Excerpt from Rafael Cadenas, Entrevistas (San Felipe, Venezuela: Ediciones La Oruga Luminosa, 2000).
—What's your opinion of our politicians?
—Almost all of those who have governed, out of those who've had minor or important positions in this long democratic period, should feel ashamed of themselves. They should criticize themselves for what they've done and for what they haven't done. It's enough to mention that they wasted a massive amount of the nation's money, they created an overblown bureaucracy that will be difficult to dismantle, they transformed politics into a means for personal wealth, they inflated the role of the State, they became the main source of corruption—the disease that undermines the country—among other achievements. There's a revealing fact: it's hard to find one that's poor. But I don't intend to make an inventory of the situation, I couldn't do this in a necessarily short answer.
One even wonders whether a government has even existed, and not because one wants a dictatorship, but because one believes democracy can and should be strong, and here it has only been strong with the weak. It's also valid to wonder whether a State exists, despite it's enormous dimentions, since justice does not function.
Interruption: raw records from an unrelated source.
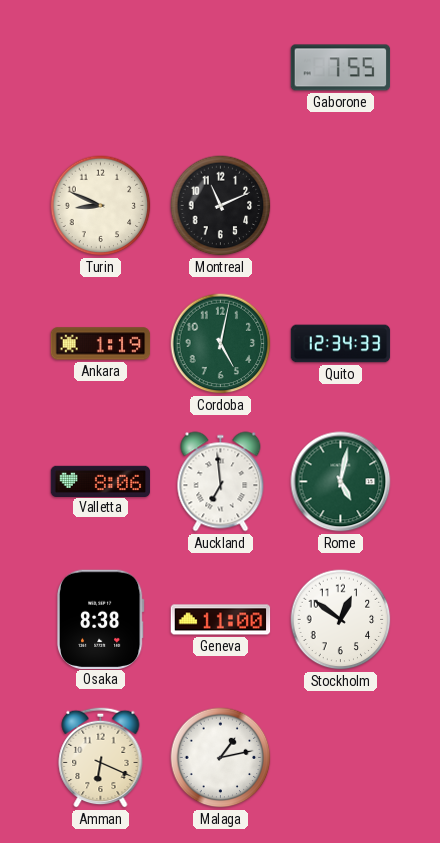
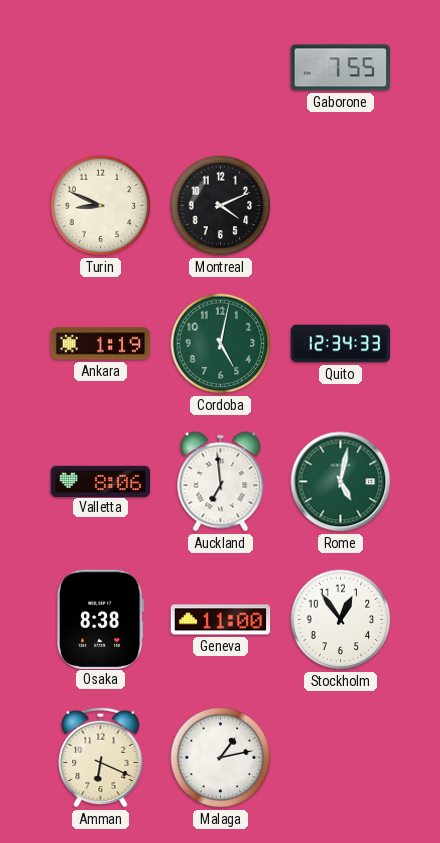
Montreal: 11:11 -> 4:11
Stockholm: 12:51 -> 12:54
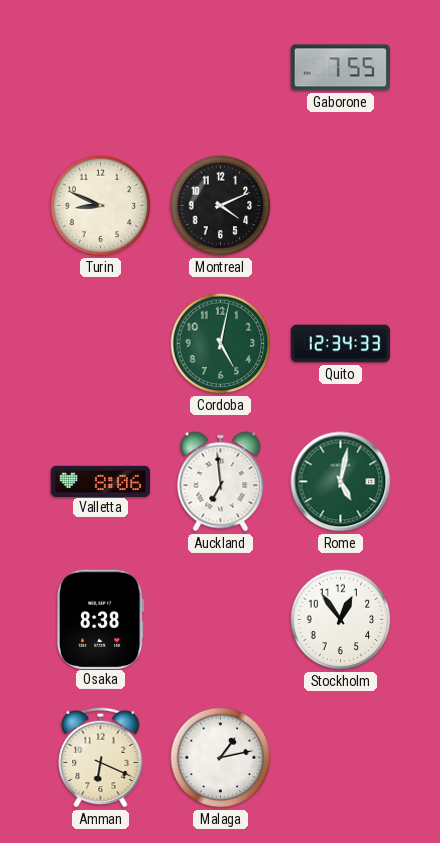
Ankara: 1:19 -> none
Geneva: 11:00 -> none
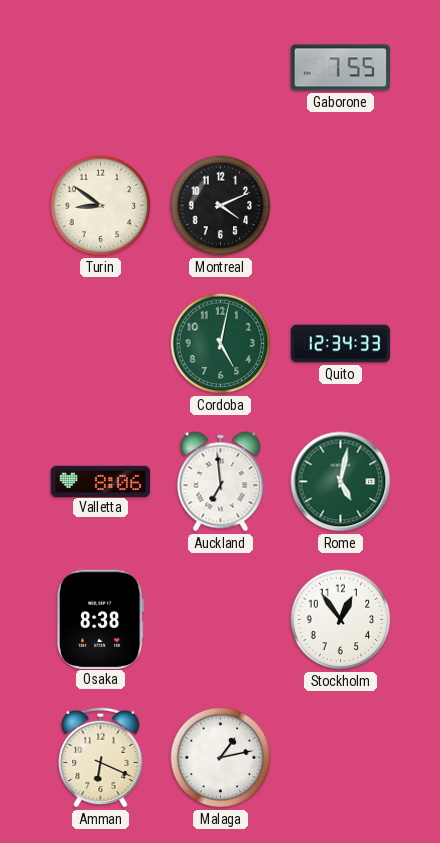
Turin: 8:49 -> 8:51
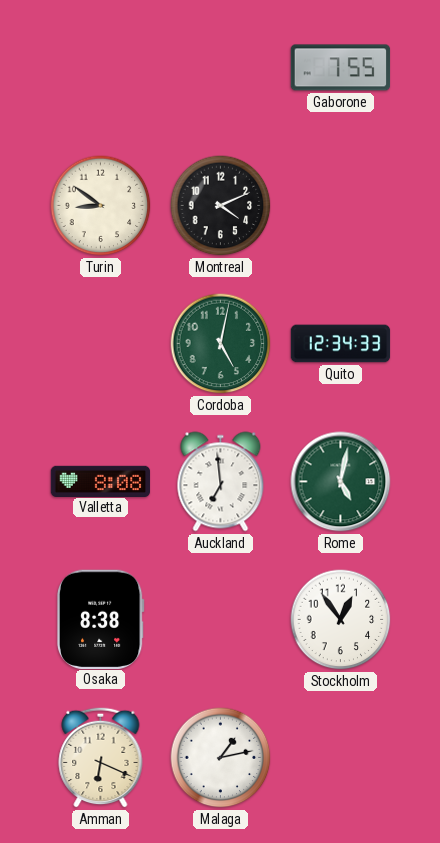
Valletta: 8:06 -> 8:08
The politician is interested in power, above all else, so that (according to him) he can do this and that. But what serves as a means tends to become an end. Burckhardt—I have to cite him again—has a very simple and sharp phrase, which is like a summary of his conception of history, which he knew something about: "Power is evil."
Of course, the disease of power doesn't attack only the politician. It remains latent or manifested everywhere, in any neighbor's son, in a doorman, in a police officer, in an apartment building committee; it even shows its face among couples or families.